La Lega riunisce un elettorato di casi umani stupidi e cattivi e una rappresentanza prontissima ad assecondarne le istanze, anche e soprattutto contro ogni logica e contro ogni buon senso.

Io sparo e me la cavo – 1

Il 27 settembre 2018 in provincia di Lecce qualcuno ha sparato e se l’è cavata.
Il minuscolo Roberto Pappadà (probabile correzione di un dignitosissimo Papadopoulos cui suo nonno fu obbligato all’anagrafe quando c’era LUI con i suoi treni che partivano in orario) doveva avere una vita tetra e ripetitiva, tra sorella da accudire e lavoro che c’era e non c’era.
In un momento di noia, nella ancora assolata ancorché tranquilla località salentina di Cursi ha risolto l’intricato, annoso e angosciante problema di parcheggio che aveva col vicino spedendo fra i più lui e altri due parenti a mezzo pistola di grosso calibro.
Fatti due conti, è verosimile supporre che si sia fermato a tre morti e un ferito solo perché aveva esaurito i proiettili che c’erano nel tamburo.
Non è dato sapere se possedesse un cane: in questo caso il cartello “attenti al cane e al padrone” con sotto il disegnino di una .357 magnum, quello che i pensionati ringhiosi appendono al cancello di casa per far desistere dall’intento chi volesse far loro visita per liberarli da quella cazzo di argenteria inutile e pacchiana ereditata da odiatissimi parenti morti schiantati da decenni, avrebbe senza dubbio avuto ragione di essere.

Da Matteo Salvini, l’onnipresente e onniciarlante ministro dell’interno sovrappeso, divorziato, incapace di laurearsi persino in sedici anni e dal curriculum lavorativo irreperibile, non è venuto neanche un bah.
Forse sta aspettando che le registrazioni delle telecamere di zona spuntate come amanite falloidi da una decina d’anni a questa parte restituiscano l’immagine di qualche ambulante senegalese cui tentare di addossare un qualche ruolo.
Ma anni fa -pardon, mesi fa- avrebbe inondato internet e gazzette cianciando di terroni lerci e fancazzisti che si inculano le figlie e mangiano il sapone, auspicando un lavacro di fuoco da parte del Vesuvio.

Castriamo gli stupratori!

Le persone serie sanno che gli stupri sono invariabilmente opera di parenti (stretti), partner o conoscenze di lunga data.
Quando càpita l’eccezione, come a Firenze il 24 settembre 2018, la propaganda coglie la palla al balzo e invoca la castrazione per i colpevoli facendo finta di dimenticare quanto sopra.
Passa qualche ora e poi le gazzette passano ad altro.
Così si resta a chiedersi cosa succederebbe se una norma del genere venisse applicata ai casi ordinari: carabinieri che si prendono troppe confidenze con le studentesse americane, integerrimi imprenditori che pagano le tasse e via dicendo.

Non hai un lavoro?
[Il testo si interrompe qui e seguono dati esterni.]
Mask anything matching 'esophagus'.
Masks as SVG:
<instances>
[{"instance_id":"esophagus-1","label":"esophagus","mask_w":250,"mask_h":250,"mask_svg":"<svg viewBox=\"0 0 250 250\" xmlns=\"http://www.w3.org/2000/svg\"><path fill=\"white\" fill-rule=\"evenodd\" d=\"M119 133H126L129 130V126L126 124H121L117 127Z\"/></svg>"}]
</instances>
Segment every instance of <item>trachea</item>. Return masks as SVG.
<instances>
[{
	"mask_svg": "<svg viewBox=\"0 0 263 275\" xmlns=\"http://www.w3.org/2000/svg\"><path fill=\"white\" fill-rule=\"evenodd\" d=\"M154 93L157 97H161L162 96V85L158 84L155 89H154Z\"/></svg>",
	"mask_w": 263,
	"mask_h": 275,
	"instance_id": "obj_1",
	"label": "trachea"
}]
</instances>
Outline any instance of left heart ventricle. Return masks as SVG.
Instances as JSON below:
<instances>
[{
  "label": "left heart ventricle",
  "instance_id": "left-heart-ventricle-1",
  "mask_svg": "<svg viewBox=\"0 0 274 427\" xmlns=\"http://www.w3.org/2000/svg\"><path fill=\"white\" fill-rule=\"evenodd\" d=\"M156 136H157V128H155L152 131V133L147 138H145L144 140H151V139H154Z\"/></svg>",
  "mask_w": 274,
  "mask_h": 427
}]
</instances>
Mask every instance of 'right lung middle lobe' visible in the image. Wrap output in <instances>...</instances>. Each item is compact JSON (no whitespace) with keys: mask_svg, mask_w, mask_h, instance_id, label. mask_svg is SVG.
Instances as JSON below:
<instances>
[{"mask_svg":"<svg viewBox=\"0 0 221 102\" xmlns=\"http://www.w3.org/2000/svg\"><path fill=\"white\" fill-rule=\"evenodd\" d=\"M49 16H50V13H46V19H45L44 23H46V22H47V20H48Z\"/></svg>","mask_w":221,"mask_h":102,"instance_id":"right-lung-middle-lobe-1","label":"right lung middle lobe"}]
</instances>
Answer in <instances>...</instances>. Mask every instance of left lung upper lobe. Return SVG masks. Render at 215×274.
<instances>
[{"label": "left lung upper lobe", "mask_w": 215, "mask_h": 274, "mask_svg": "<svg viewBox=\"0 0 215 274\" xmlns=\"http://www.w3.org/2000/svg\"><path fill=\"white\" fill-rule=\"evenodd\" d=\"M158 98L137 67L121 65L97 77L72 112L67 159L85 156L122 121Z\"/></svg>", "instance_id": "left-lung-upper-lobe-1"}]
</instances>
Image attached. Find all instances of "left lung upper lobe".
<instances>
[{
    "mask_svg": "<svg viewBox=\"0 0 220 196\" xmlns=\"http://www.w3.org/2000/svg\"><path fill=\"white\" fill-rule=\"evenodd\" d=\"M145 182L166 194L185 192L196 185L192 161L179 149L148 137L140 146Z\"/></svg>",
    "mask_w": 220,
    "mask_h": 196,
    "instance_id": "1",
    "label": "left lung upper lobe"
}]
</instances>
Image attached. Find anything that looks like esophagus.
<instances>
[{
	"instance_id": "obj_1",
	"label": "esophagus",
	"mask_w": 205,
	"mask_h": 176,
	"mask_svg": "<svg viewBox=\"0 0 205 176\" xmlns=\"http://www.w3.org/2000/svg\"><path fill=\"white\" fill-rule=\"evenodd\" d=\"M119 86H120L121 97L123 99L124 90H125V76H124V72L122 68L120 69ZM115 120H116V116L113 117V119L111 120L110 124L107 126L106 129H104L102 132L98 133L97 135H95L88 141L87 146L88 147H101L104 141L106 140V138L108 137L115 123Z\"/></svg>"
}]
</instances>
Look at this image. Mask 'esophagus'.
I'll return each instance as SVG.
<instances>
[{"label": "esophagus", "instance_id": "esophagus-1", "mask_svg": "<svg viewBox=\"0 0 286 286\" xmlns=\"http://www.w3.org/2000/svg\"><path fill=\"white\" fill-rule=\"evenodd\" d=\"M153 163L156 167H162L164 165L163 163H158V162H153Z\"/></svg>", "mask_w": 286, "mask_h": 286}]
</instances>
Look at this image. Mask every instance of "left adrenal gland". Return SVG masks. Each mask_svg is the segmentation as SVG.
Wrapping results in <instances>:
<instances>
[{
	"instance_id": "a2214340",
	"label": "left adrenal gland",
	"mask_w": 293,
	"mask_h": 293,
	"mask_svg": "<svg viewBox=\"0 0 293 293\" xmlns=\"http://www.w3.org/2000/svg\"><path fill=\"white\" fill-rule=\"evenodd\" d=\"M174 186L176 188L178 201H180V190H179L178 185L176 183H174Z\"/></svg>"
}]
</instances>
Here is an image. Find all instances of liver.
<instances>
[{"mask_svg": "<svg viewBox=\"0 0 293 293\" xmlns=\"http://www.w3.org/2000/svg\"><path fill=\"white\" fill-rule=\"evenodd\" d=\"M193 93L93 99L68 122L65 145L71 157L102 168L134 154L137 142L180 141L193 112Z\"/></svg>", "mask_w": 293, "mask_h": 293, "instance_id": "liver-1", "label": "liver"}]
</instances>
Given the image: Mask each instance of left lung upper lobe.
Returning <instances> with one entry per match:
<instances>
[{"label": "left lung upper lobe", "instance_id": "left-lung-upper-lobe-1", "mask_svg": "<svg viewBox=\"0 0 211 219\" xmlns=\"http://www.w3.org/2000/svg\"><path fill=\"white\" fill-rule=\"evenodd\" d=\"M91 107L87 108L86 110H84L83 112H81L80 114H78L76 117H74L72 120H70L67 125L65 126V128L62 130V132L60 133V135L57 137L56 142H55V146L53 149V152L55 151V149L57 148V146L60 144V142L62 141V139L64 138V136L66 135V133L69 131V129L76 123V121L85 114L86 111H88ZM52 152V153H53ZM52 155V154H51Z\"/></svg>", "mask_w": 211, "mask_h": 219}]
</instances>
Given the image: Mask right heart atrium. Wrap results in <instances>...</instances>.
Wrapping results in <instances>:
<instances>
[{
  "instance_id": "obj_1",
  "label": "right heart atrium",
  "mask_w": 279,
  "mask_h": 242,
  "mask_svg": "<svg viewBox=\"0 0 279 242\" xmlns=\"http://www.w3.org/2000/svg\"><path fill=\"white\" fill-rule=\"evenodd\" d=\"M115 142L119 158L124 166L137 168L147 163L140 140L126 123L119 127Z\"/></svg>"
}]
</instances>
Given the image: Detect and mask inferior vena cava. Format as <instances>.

Ti cacciamo dal nostro paese!

23 settembre 2018 – Se non lavorate, tornate a casa. La sintesi è forte, però efficace. I disoccupati non piacciono, e pazienza se arrivano da Stati dell’Unione europea. Dagli uffici stranieri dei Comuni l’invito a smammare – persino con viaggio pagato – sta diventando prassi. Un’intimidazione di fatto che vede i disoccupati, con o senza welfare, bersagliati senza esitazione. “Se fosse vero, l’atteggiamento sarebbe molto grave e andrebbe a colpire l’essenza stessa della Ue”. Le parole del sottosegretario agli Esteri tradiscono tutta la preoccupazione per lo scoppio di un possibile nuovo caso, stavolta giocato tra i commi e le righe dell’art. 45 del Trattato sul funzionamento Ue. Un’interrogazione parlamentare chiede al ministro di “accertare”, via “missione diplomatica”, se quanto sta emergendo “corrisponda al vero”. Cautela di puro stile. Perché le denunce crescono di settimana in settimana. Così, mentre agli elettorati viene servito a mo’ di banchetto l’irrisolto contenzioso sui flussi migratori extracomunitari, a debita distanza dai grandi cerimonieri le autorità tedesche scatenano la caccia agli ospiti indesiderati. Perché percettori di sussidio. O perché sospettati di scroccarlo senza particolare impegno per una nuova occupazione. Sospetto talvolta lecito quanto marginale, ma che non dovrebbe comunque impedire la libera circolazione.
Tutto nasce dalla legge che nel 2017 ha ridefinito la regolamentazione del diritto alla libera circolazione sul territorio. Ora i cittadini da meno di cinque anni che non lavorano, percepiscono sussidi sociali e non sono alla ricerca di un lavoro possono essere espulsi. Una trasmissione radio ha investigato e quantificato il fenomeno: almeno un centinaio i già colpiti, specie nel Nord. Job center e Comuni si dividono il lavoro. Racconta Anna (nome di fantasia) alla Radio: “Sono arrivata nel 2013 con la prima bambina. Ho sempre lavorato. Poi la seconda gravidanza. Nel 2018 mi sono separata. Ho chiesto un aiuto al Job Agent e sembrava che fosse tutto a posto”. Invece arriva la chiamata dall’ufficio stranieri: “Visto che non può provvedere a se stessa, lei ha 15 giorni di tempo per trovare un lavoro, altrimenti riceverà una lettera di rimpatrio” eventualmente “con biglietto pagato” anche per le bambine. Comunicazioni verbali oppure al condizionale. Sulle lettere sta scritto “lei dovrebbe lasciare il paese: un consiglio inammissibile”, denunciano dall’Inca Cgil. Proposte simili sono state ricevute anche da lavoratrici incinte con gravidanza a rischio. Un tritacarne anche molto burocratico. Lamentano da un Consiglio per l’integrazione: non c’è nessuna volontà “di valutare caso per caso”. Per chi finisce sotto inchiesta, e non ha almeno un minijob da sventolare, purtroppo “non c’è scampo”.

 

Questo scritto è stato ottenuto copiando e incollando questo testo, pubblicato davvero su Quotidiano.net, e togliendogli i più evidenti riferimenti alla realtà di cui trattava.
L’immagine a corredo non c’entra niente ed è stata scelta apposta fra quelle che più contrariano i buoni a nulla dei social network.
Il contesto è quello della Repubblica Federale Tedesca, i disoccupati da cacciare sono italiani e l’articolista è andato a sceglierseli tra i più vulnerabili, prime fra tutte le donne separate.
Quando lo fanno con voi non è più tanto divertente, vero?